トゥールの東、ロワール川の支流にあたるシェール川を左岸に沿って60kmほど進むと、陶器で有名な町サンタニアンが見えてくる。そのサンタニアンのちょうど手前の小さな村マレイユから隣村プイエにかけて、トゥーレーヌワインの老舗クロロッシュ・ブランシュの敷地が小高い丘の一面に広がる。ローラン・サイヤールの畑は、このクロロッシュ・ブランシュの敷地内にあり、ワインは現在ノエラ・モランタンの醸造所の一部を借りて仕込んでいる。この地域の気候は、夏冬の寒暖の差が激しい大陸性の気候とシェール川がもたらす複雑なミクロクリマが互いに影響し合う。

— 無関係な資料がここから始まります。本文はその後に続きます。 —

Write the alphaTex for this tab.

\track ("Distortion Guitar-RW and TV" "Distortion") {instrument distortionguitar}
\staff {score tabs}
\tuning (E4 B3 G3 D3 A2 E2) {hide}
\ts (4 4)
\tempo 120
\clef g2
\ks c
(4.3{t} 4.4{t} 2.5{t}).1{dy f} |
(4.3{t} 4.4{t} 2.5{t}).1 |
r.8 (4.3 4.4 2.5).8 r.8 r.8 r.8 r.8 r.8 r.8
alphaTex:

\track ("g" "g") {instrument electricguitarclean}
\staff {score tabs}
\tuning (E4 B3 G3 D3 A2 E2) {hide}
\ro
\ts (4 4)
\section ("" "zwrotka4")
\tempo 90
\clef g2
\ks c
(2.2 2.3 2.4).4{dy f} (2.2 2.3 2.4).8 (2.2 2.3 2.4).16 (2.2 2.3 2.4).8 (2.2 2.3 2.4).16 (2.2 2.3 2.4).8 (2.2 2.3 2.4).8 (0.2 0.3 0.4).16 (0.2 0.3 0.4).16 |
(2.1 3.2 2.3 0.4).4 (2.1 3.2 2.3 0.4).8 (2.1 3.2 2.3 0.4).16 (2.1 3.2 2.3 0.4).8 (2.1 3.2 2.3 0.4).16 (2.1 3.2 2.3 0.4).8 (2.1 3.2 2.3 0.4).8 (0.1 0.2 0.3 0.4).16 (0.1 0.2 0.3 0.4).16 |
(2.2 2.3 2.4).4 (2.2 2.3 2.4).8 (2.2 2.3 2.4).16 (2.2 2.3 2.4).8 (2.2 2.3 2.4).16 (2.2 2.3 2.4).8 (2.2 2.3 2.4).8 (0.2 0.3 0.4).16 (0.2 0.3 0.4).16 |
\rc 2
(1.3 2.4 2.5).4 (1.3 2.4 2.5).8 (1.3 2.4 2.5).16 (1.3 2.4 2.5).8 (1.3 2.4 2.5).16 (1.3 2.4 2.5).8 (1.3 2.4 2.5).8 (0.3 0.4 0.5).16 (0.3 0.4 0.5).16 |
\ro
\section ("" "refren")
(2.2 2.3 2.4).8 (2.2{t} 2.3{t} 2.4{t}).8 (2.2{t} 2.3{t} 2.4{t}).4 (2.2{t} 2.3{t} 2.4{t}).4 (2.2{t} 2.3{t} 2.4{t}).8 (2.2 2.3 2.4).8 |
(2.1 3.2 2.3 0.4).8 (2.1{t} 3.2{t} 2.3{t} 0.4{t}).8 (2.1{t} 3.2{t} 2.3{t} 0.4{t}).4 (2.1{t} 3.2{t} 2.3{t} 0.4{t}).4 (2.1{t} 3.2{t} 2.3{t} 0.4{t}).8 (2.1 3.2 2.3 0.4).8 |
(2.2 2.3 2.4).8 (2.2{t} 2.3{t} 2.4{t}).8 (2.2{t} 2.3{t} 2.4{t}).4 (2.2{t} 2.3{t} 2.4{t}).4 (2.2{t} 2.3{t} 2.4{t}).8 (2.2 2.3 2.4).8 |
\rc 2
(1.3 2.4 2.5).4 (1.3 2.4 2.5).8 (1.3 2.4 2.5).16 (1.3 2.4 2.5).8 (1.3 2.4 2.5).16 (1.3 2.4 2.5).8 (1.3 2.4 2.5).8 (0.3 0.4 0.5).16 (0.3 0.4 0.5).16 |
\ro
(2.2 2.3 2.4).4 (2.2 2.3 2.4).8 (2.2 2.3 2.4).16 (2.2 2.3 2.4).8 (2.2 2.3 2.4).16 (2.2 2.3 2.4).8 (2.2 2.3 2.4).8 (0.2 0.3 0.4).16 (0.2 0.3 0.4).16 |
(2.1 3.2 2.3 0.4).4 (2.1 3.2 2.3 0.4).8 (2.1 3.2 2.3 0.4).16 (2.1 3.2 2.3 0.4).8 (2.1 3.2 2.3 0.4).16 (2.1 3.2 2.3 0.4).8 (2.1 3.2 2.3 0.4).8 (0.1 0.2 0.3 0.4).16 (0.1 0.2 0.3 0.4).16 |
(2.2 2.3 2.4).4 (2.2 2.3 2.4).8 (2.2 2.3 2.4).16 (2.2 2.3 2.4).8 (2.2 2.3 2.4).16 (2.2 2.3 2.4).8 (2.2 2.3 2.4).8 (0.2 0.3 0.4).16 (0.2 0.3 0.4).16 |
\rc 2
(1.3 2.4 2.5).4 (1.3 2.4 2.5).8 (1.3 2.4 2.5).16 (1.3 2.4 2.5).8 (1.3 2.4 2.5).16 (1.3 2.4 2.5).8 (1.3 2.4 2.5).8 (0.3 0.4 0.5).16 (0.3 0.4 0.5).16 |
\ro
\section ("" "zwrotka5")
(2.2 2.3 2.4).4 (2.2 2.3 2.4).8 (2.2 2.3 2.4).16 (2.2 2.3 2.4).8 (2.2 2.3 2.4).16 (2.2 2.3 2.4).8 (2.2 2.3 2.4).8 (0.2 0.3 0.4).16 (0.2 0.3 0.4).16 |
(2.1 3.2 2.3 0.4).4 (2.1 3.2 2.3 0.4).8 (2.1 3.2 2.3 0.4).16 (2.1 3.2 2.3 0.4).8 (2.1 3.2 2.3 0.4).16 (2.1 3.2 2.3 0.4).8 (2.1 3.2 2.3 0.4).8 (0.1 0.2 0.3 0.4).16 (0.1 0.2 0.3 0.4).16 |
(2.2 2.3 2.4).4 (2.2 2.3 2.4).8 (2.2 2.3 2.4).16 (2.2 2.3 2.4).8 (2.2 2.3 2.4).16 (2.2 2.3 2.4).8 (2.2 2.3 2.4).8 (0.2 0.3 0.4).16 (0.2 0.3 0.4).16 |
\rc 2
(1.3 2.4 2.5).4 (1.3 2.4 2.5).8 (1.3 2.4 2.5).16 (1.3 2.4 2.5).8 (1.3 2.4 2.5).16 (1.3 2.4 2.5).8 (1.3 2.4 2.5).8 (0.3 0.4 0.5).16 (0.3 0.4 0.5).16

現オーナーであるローラン・サイヤールは1991年、20歳の時にリヨンにあるポール・ボキューズの専門学校でホテル・レストランのマネージメントを3年間学んだ。以前から海外で働きたいと思っていた彼は、専門学校を卒業後1年の徴兵を経て、1995年新天地ニューヨークへと旅立つ。ニューヨークでは、ブルックリンにあるレストランTheBountyで3年働き、1998年マンハッタンにあるビストロBalthazarで5年間ホールマネージャとして働いた。この頃、ブルックリンで360というビストロを経営していた友人から自然派ワインを紹介され、次第にヴァンナチュールの世界にはまりこんでいく。2004年、満を持して、ニューヨークで最初に自然派ワインだけをリストにそろえたレストランICIを立ち上げる。ビオのローカルな食材と自然派ワインにこだわったレストランは瞬く間に反響を得る一方で、家庭との両立が次第にうまく行かなくなり、2008年妻にレストラン経営を譲り、ニューヨークを後にする。フランスに戻ってからは、ティエリ・ピュズラを介してビストロLʼHerbeRougeで2週間ほど働き、その間にノエラ・モランタンと出会う。その後はノエラ・モランタンとクロロッシュ・ブランシュの両方を手伝いながら、ゼロから畑とワインづくりを学び、2012年、ノエラから買ったブドウで仕込んだ自身初のオリジナルワインをリリースする。翌年の2013年、ノエラの畑2haを譲り受け自らのドメーヌを立ち上げる。そして、2015年クロロッシュの引退後の畑の半分4.5haの管理を引き受け現在に至る。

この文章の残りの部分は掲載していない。